New artificial intelligence (AI) research is using deep learning to improve the efficiency of communications between AI-enabled agents – like robots, drones, and self-driving cars – that are working together to solve computer vision and perception tasks.
Within the new multi-stage communications deep learning framework developed by researchers from the Machine Learning Center at Georgia Tech, a robot drone with a blocked view of a collapsed building, for example, can query its teammates until it finds one with relevant details to fill in the blanks.
“The current model is for all agents to be talking to all agents at the same time, a fully connected network, via high bandwidth connection, even when it’s not necessary. Our goal is to maximize accuracy of perception tasks, while minimizing bandwidth usage,” said Zsolt Kira, associate director of the Machine Learning Center and an assistant professor in the College of Computing.
For the specific perception task of classifying each pixel of an image, known as semantic segmentation, Kira says that the new framework has achieved this goal by improving accuracy by as much as 20 percent while using just a fourth of the bandwidth required by current state-of-the-art models.
“Rather than communicating all at once, in our model, each agent learns when, with whom, and what to communicate in order to complete an assigned perception task as efficiently as possible,” said Kira, who advises machine learning (ML) Ph.D. student Yen-Cheng Liu, lead researcher on the project.
The new approach limits the amount of communications needed by breaking down the process into three stages within the team’s deep learning framework.
In the request stage, the robot with the blocked view or with a degraded sensor sends an extremely small query to each of its teammates. In the matching stage, the other agents evaluate the query to see if they have relevant information to share with the initiator.
“We refer to this as a handshake mechanism to determine if communication is even needed in the first place and if it is, what information to transmit, and who to send it to,” said Kira.
During the connect stage the initiating robot integrates details provided to it from its teammates to fill the gaps in its own observations. The agent then uses this update to improve its estimates for the overall task.
For the study, the research team – which includes ML Ph.D. students Junjiao Tian, and Nathaniel Glaser – developed a training dataset within AirSim, an open-source simulator for drones, cars, and other autonomous or semiautonomous vehicles. The multi-view dataset, known as AirSim-MAP, is based on data gathered from a team of five virtual drones flying through a dynamic landscape. Data captured includes RGB image, depth maps, pose, and semantic segmentation masks for each agent.
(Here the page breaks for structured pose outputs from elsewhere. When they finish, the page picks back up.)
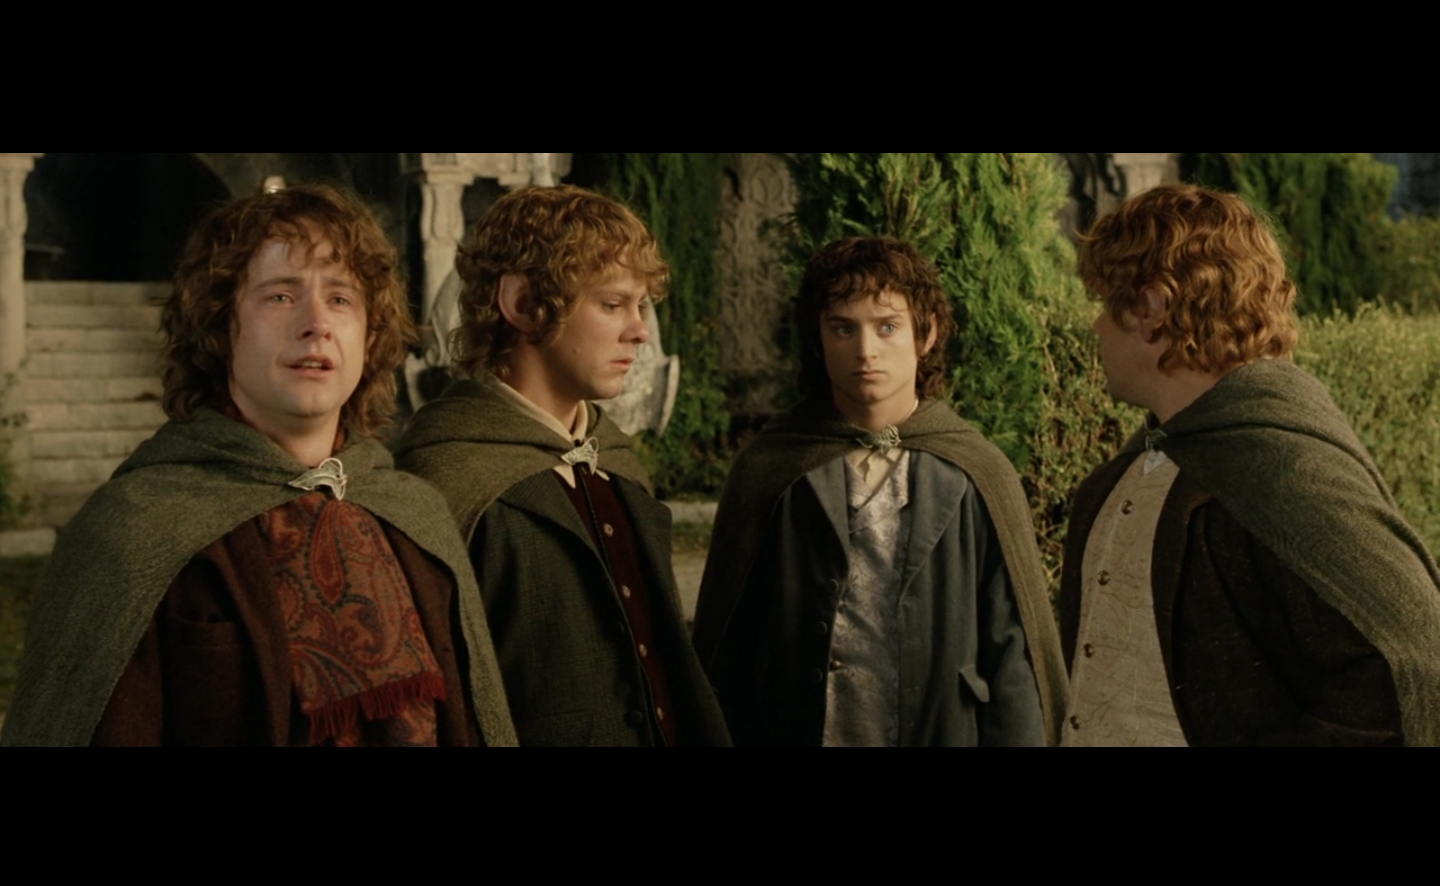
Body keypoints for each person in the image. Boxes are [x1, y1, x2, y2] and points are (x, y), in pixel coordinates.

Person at [1, 186, 516, 747]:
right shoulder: (133, 530)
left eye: (340, 299)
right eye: (280, 296)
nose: (316, 323)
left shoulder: (414, 516)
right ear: (220, 327)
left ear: (369, 337)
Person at [1063, 184, 1440, 747]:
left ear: (1153, 309)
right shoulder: (1142, 465)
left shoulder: (1285, 470)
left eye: (1103, 303)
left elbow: (1418, 660)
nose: (1096, 326)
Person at [691, 236, 1066, 747]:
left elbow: (1012, 649)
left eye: (887, 327)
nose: (865, 351)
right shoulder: (773, 466)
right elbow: (727, 645)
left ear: (926, 334)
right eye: (843, 328)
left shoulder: (975, 470)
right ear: (818, 339)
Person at [395, 185, 729, 747]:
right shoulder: (443, 484)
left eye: (641, 306)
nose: (640, 330)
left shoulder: (615, 461)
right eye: (612, 304)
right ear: (522, 303)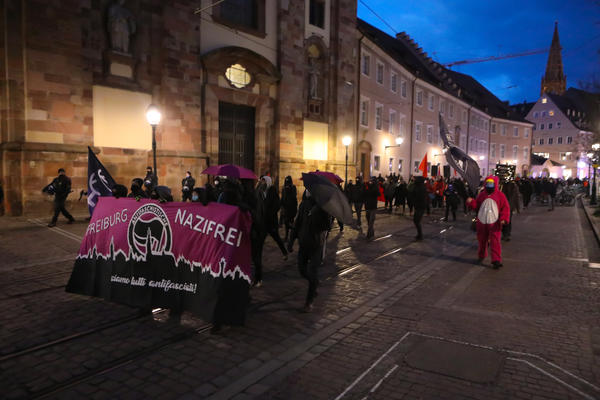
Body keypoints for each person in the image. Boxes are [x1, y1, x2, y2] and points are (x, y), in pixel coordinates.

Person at [287, 189, 330, 312]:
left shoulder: (322, 206)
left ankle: (309, 302)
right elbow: (297, 223)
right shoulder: (304, 205)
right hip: (304, 243)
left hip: (316, 245)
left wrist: (318, 212)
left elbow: (327, 225)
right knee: (302, 269)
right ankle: (314, 283)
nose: (307, 192)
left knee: (312, 271)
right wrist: (291, 242)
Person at [467, 176, 510, 269]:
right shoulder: (482, 195)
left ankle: (496, 260)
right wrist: (471, 202)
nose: (489, 186)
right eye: (488, 184)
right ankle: (481, 255)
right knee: (482, 240)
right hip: (482, 222)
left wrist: (503, 218)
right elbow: (476, 206)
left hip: (494, 223)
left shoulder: (500, 195)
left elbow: (505, 208)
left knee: (495, 241)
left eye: (491, 184)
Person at [280, 176, 298, 241]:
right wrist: (281, 205)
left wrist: (289, 190)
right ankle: (288, 236)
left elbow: (294, 197)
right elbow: (282, 197)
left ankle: (293, 233)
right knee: (286, 223)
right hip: (285, 208)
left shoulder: (293, 187)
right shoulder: (283, 188)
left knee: (290, 222)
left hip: (291, 209)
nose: (287, 183)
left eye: (288, 181)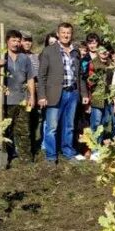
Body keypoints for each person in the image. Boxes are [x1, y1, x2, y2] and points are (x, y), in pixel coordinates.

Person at [38, 22, 88, 164]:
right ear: (58, 33)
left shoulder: (75, 52)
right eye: (63, 32)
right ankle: (51, 156)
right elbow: (42, 76)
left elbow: (80, 75)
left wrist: (83, 94)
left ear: (72, 34)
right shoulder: (49, 51)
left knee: (69, 126)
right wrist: (41, 95)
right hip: (54, 94)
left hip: (72, 94)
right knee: (52, 127)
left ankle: (67, 152)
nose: (66, 35)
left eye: (69, 33)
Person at [1, 29, 35, 164]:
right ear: (7, 41)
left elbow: (30, 78)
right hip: (5, 100)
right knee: (5, 130)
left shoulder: (25, 58)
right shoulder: (1, 57)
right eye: (13, 40)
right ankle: (6, 155)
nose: (16, 43)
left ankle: (25, 156)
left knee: (24, 129)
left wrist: (32, 96)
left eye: (18, 40)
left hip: (22, 99)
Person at [86, 43, 115, 150]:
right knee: (95, 123)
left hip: (108, 98)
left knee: (104, 123)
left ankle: (99, 145)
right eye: (102, 50)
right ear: (98, 51)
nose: (104, 52)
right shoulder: (93, 63)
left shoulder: (112, 64)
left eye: (107, 50)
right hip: (97, 98)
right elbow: (89, 82)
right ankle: (93, 148)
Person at [21, 32, 42, 161]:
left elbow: (38, 76)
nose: (27, 43)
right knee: (21, 123)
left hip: (34, 93)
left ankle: (33, 147)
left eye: (29, 40)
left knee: (33, 121)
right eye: (25, 40)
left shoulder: (35, 57)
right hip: (21, 94)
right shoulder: (16, 56)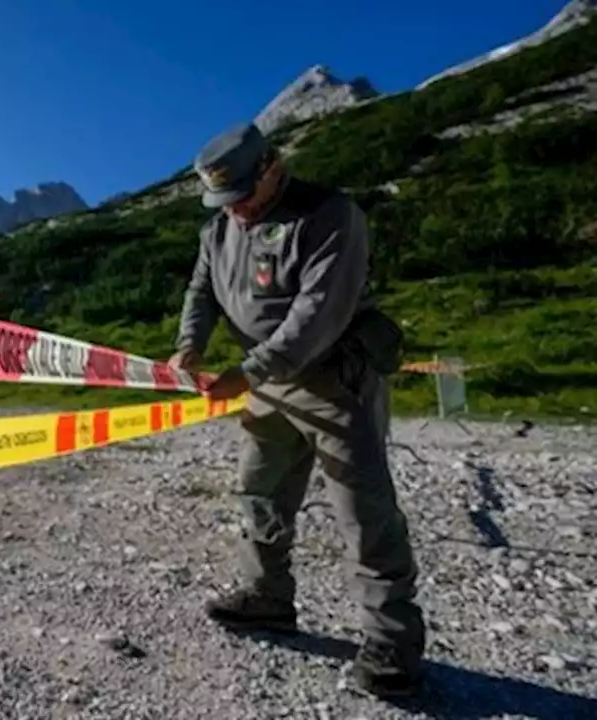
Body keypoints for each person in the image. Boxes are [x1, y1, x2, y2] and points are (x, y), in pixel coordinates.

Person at [168, 122, 426, 698]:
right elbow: (201, 291)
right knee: (259, 491)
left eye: (242, 195)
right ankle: (267, 598)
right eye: (223, 200)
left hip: (334, 378)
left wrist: (245, 373)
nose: (235, 210)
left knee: (363, 510)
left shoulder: (330, 216)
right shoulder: (219, 229)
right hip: (266, 385)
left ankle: (393, 643)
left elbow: (317, 317)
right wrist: (192, 343)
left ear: (272, 168)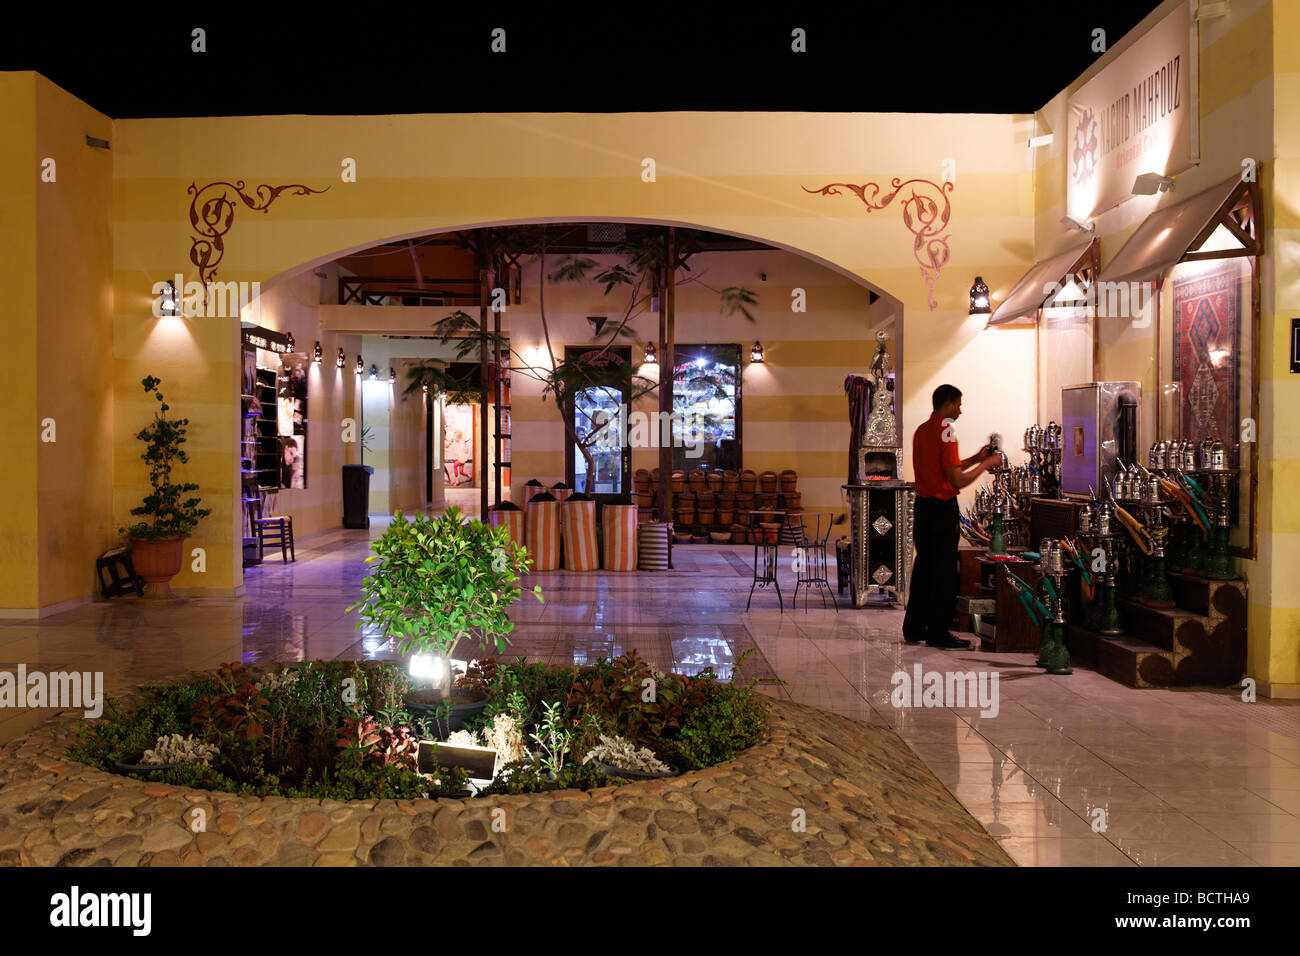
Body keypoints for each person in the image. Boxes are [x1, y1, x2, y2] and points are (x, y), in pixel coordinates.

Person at [902, 384, 1001, 649]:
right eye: (958, 404)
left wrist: (975, 457)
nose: (960, 410)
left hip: (923, 508)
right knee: (944, 572)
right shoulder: (947, 431)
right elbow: (956, 478)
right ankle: (938, 632)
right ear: (947, 404)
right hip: (942, 509)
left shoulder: (922, 431)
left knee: (924, 568)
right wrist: (987, 464)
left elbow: (946, 467)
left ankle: (913, 627)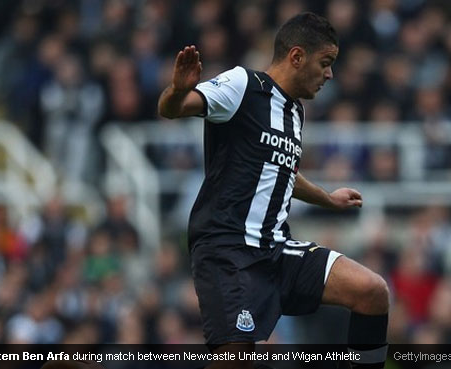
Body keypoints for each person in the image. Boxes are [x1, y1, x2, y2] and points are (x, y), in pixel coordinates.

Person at [158, 12, 389, 369]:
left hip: (276, 250)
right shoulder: (242, 85)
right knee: (235, 361)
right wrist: (177, 90)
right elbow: (172, 110)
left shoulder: (295, 111)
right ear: (297, 56)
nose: (330, 74)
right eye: (325, 63)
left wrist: (327, 198)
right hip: (229, 251)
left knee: (371, 291)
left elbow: (279, 172)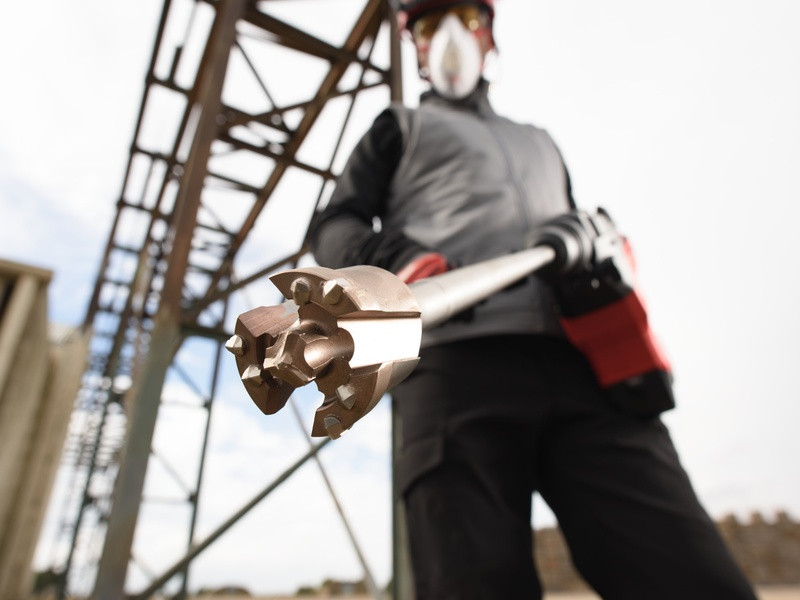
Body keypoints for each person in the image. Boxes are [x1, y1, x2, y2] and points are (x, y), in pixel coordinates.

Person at [309, 1, 758, 598]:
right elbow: (333, 224)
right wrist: (394, 256)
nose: (450, 35)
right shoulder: (399, 128)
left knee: (691, 575)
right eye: (429, 24)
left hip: (584, 369)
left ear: (490, 35)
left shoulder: (540, 142)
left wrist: (585, 243)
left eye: (468, 17)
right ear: (414, 44)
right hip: (454, 368)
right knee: (473, 583)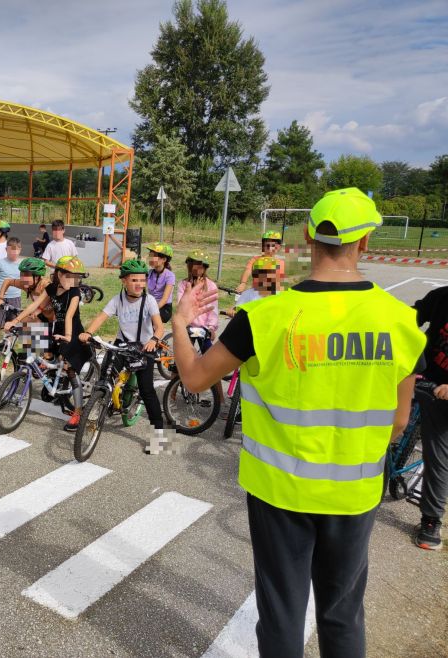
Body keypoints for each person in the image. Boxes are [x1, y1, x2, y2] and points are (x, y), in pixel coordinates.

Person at [171, 188, 425, 657]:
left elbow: (192, 375)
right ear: (366, 241)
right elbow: (400, 420)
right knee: (342, 612)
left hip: (279, 492)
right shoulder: (401, 321)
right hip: (355, 491)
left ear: (308, 236)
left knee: (283, 612)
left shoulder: (263, 317)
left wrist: (178, 322)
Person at [80, 258, 166, 438]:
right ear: (124, 281)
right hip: (122, 344)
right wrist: (88, 332)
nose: (139, 284)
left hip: (144, 346)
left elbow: (159, 326)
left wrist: (154, 339)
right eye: (134, 280)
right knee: (104, 377)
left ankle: (159, 436)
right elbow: (101, 317)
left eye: (142, 280)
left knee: (147, 390)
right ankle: (99, 408)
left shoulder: (149, 300)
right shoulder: (117, 299)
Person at [5, 255, 88, 431]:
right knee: (41, 353)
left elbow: (70, 315)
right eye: (69, 275)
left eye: (76, 277)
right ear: (58, 274)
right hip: (57, 328)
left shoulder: (74, 292)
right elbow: (33, 307)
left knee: (70, 370)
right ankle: (51, 383)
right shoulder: (51, 288)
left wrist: (67, 335)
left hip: (72, 331)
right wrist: (16, 321)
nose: (74, 280)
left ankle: (78, 413)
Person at [412, 284, 448, 550]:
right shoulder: (441, 297)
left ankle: (431, 520)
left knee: (436, 452)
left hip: (444, 393)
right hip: (427, 377)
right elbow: (412, 316)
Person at [176, 249, 218, 352]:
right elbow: (181, 305)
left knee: (208, 356)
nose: (196, 269)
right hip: (188, 325)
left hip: (204, 327)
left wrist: (211, 327)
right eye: (193, 266)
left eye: (200, 267)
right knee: (185, 354)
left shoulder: (211, 285)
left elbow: (213, 309)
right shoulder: (183, 284)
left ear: (204, 268)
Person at [0, 256, 54, 325]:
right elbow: (7, 281)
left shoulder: (45, 284)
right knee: (18, 327)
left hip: (55, 320)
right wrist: (0, 298)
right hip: (43, 316)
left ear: (37, 276)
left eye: (26, 275)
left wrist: (15, 321)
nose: (23, 278)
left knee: (23, 326)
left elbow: (37, 304)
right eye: (21, 274)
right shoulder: (25, 284)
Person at [0, 236, 23, 343]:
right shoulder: (0, 263)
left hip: (15, 298)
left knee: (11, 324)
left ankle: (7, 347)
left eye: (17, 249)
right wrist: (2, 289)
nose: (15, 252)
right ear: (6, 250)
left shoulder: (21, 265)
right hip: (0, 298)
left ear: (20, 250)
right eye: (12, 249)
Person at [144, 242, 175, 324]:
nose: (151, 258)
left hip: (164, 308)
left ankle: (155, 334)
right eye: (150, 255)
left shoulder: (169, 275)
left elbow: (164, 299)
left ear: (164, 260)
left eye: (154, 256)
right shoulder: (149, 273)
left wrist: (152, 310)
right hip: (151, 304)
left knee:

“We’ll be releasing this dataset soon to allow other researchers to explore similar problems,” said Kira, director the Robotics Perception and Learning lab, where the study was completed.
The results of the team’s work are being presented virtually this week at the 2020 IEEE International Conference on Robotics and Automation in a paper titled Who2com: Collaborative Perception via Learnable Handshake Communications. The research is supported by a grant from the Office of Naval Research (N00014-18-1-2829.